# photo topic ideas



## Darfion (Nov 9, 2003)

At the moment, either through being completely bone idle or going through a mental block, I can't seem to think of a topic that would help me put some more pics' on my website. The obvious one is an Autumn theme with the bronze/golden colours showing but with me being a lazy sod I may need a push or kick up the backside to get out there and start shooting. 
So, what else is there? I need inspiration badly. Macro, landscapes, i really don't know.  In a few weeks me and my good wife are spending a few days in Scotland at a place called Loch Lomond. If I don't find something to shoot there I never will. The place is stunning.
Any ideas you may have would be greatly appreciated.

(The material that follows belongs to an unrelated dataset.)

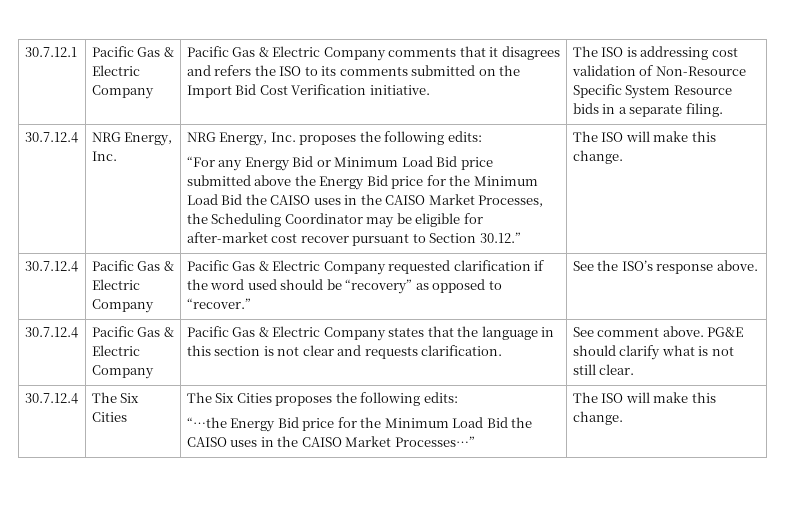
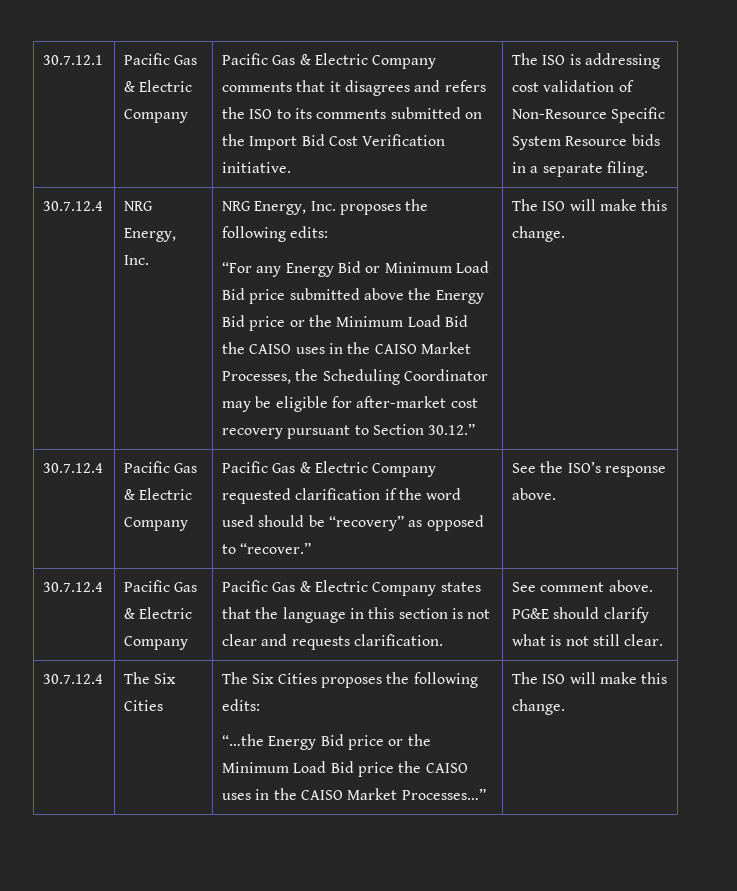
[426,175,446,186] for -> [289,320,305,327] or
[300,236,349,243] recover -> [222,428,284,439] recovery
[337,417,508,428] for the Minimum Load Bid -> [388,734,431,746] [222,761,395,777] or the Minimum Load Bid price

[opens another can of beer, for inspirational purpose only   ]


----------



## mrsid99 (Nov 9, 2003)

Loch Lomond in November or December...Jeez, what's the second prize?
 Should get some good photo-ops though but be prepared for low-light conditions.
 Apart from the scenery there should also be things like old ruins (she runs the village pub) and various water aspects and all joking aside there could well be some "characters" worth shooting.
 You've just got to look around and try to develop an "eye" for an opportunity.
 Enjoy your trip and if you're going to wear a kilt beware of Limbo dancers!


----------



## drlynn (Nov 10, 2003)

"The Bonnie, Bonnie Banks of LocH Lomond" Cool!!   I'm of Scottish heritage, myself, and have always wanted to visit, to see my old family home, and finish tracing the family tree.

Have fun and shoot everything that moves (and also everything that doesn't)!  I have said many times (several times on this forum) film is cheap, and you only take this trip once (if you go back next year, it's a different trip   ).


----------



## Darfion (Nov 10, 2003)

mrsid99 said:
			
		

> Enjoy your trip and if you're going to wear a kilt beware of Limbo dancers!


This poses the question, is anything worn under the kilt?
"No it's in perfect working order"


I'll get me coat :?


----------



## Phodog (Nov 12, 2003)

If I remember my last trip to Scotland in December, it got dark around 4pm. I hate fast film - so tripod - tripod - tripod. Castles as you know are cool - but I enjoyed shooting in the pubs in late evening. Also a great excuse to have a pint.


----------



## Darfion (Nov 13, 2003)

Phodog said:
			
		

> Also a great excuse to have a pint.


You mean you need an excuse?


----------



## Phodog (Nov 14, 2003)

Maybe an excuse for the 3rd pint - but the focus starts going by then.


----------



## Darfion (Nov 14, 2003)

I'll leave the auto-focus on then   
Just done a route plan with MS autoroute and it's 237 miles from my house and approx' 4hrs drive. And it's uphill  :roll:


----------